Chose this recently as a birthday gift to myself. It's a my first new-new watch in a couple of years and as I haven't noticed much about Junkers on here I thought I would post a few pics (I need a macro lens badly) and my thoughts.

Made by Point-tec in Germany (they also make Zeppelin watches), It's quite a 'piloty' design with a homage to Hugo Junkers and is marked 'Special Edition' there is no overt clue as to a limited run (more on that later).










With my ultra skinny wrists most watches look too big (hence no wrist shots!) At 40mm (minus crown) it wears quite big. There is minimal besel to speak of so it gives the impression of a very 'open' face. The case is brushed stainless steel and the finish is very fine, consistency of the finish looks good. The crystal is flat and made from mineral glass as far as I can tell. There doesn't appear to be an anti-reflective coating. The face printing is of high quality with good lume (also applied to the hour & minutes but not seconds).










I've noticed some inconsistencies between internet images and the watch I received. The winder is flat edged and a little sharp (the only real annoyance for me) and also there are three silver studs under Hugo Junkers name. Some promotional images have no studs, some one. Could this hint at a limited run or possibly it's just random!?










There is a display back, I normally like these on mechanical watches but you could forgo one here, as there's not much to see (though it's always good to see the beating heart). The movement is pretty plain, with only a little decoration. The Miyota movement is relatively inexpensive as far as I can tell (they also do this watch with an ETA which doubles the price), this cheapness is a little noticeable when changing the date or time as the stem is very 'light' with little resistance or feeling of heft. On the positive side the tick and rotor are almost silent.

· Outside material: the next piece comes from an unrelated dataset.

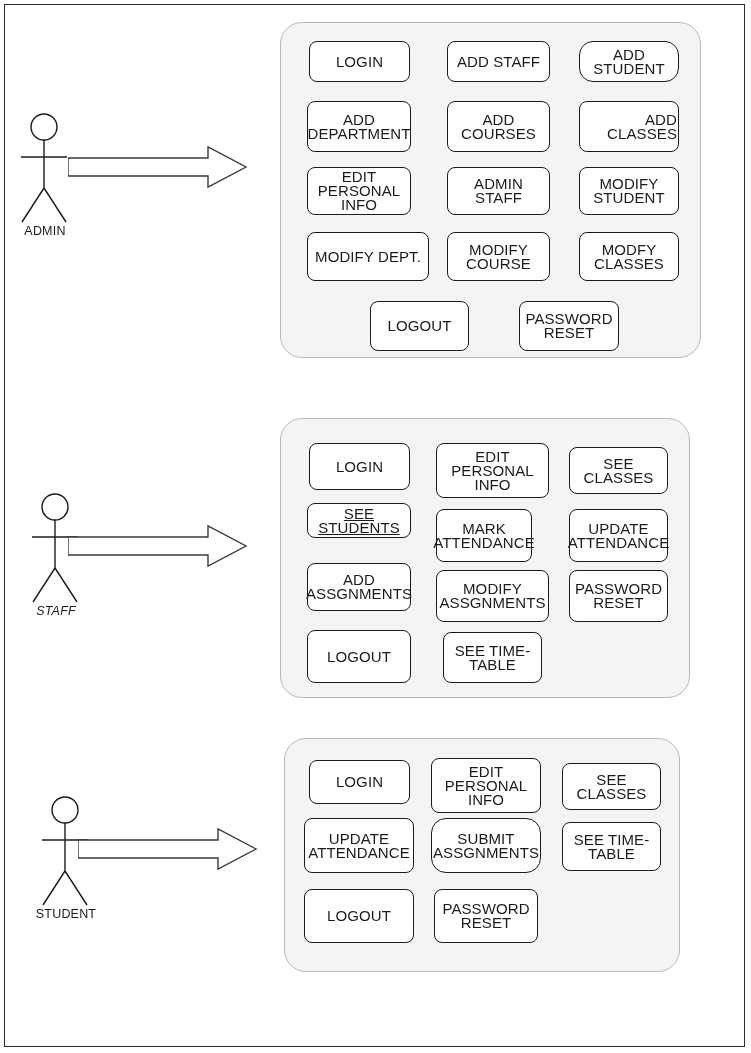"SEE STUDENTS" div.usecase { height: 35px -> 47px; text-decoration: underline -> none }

So all in all, for around 200 of your english pounds I'm pretty pleased with my new purchase. It's a handsome watch which I shall look forward to wearing often. I've not tested it, it tells the time! But seems pretty accurate over the last week or so, to around 40-50secs.

The Good:

Well made for it's price point (except - see below). A step down from my Tissot PRC 200, but looks the part and feels good on wearing.

Obscurity of the brand.

Good lume, (should last most of the night)

Slightly quirky styling (which I like)

The Bad:

Nasty soft leather strap with deployment clasp. I've replaced mine already with something much nicer!

Sharp edge to the winder/stem.

'Lightness' in adjusting the movement.

The styling around the date is slighlty out with the date window.

Perhaps the face is a little cluttered.

No lume on the seconds hand (is this possible?!)

Rating 7.5/10

:thumbup:


----------



## ed335d (Aug 29, 2012)

Nice write-up - not bad for Â£200

It would probably look nice on a black/red NATO or a black leather strap with red stitching


----------



## freestyle_gus (Oct 17, 2010)

ed335d said:


> Nice write-up - not bad for Â£200
> 
> It would probably look nice on a black/red NATO or a black leather strap with red stitching


That's a really good shout, thanks I'll definitely keep that in mind


----------



## MarkF (Jul 5, 2003)

My type of watch, very nice indeed. If it didn't have the "Hugo Junkers" logo above 6, and, the "automatic" logo at 3 was moved to replace it then I'd struggle to fault it.


----------



## carlt69 (Feb 26, 2010)

That's a good review and a nice watch :thumbup:


----------



## PilotWatchLover (Sep 23, 2012)

Wrist shot!


----------



## freestyle_gus (Oct 17, 2010)

PilotWatchLover said:


> Wrist shot!


No chance! Girly wrists make it look beyond silly! :-o


----------



## dowsing (Sep 21, 2006)

I really like some of these Junkers models. This one looks nice, my only nigggle would be that I'm not a fan of the open dates. What sort of strap are you thinking of for it?


----------



## freestyle_gus (Oct 17, 2010)

dowsing said:


> I really like some of these Junkers models. This one looks nice, my only nigggle would be that I'm not a fan of the open dates. What sort of strap are you thinking of for it?


At the moment I have a black 'TSS Titan CS' on it. This works well as the strap is nice and thick.


----------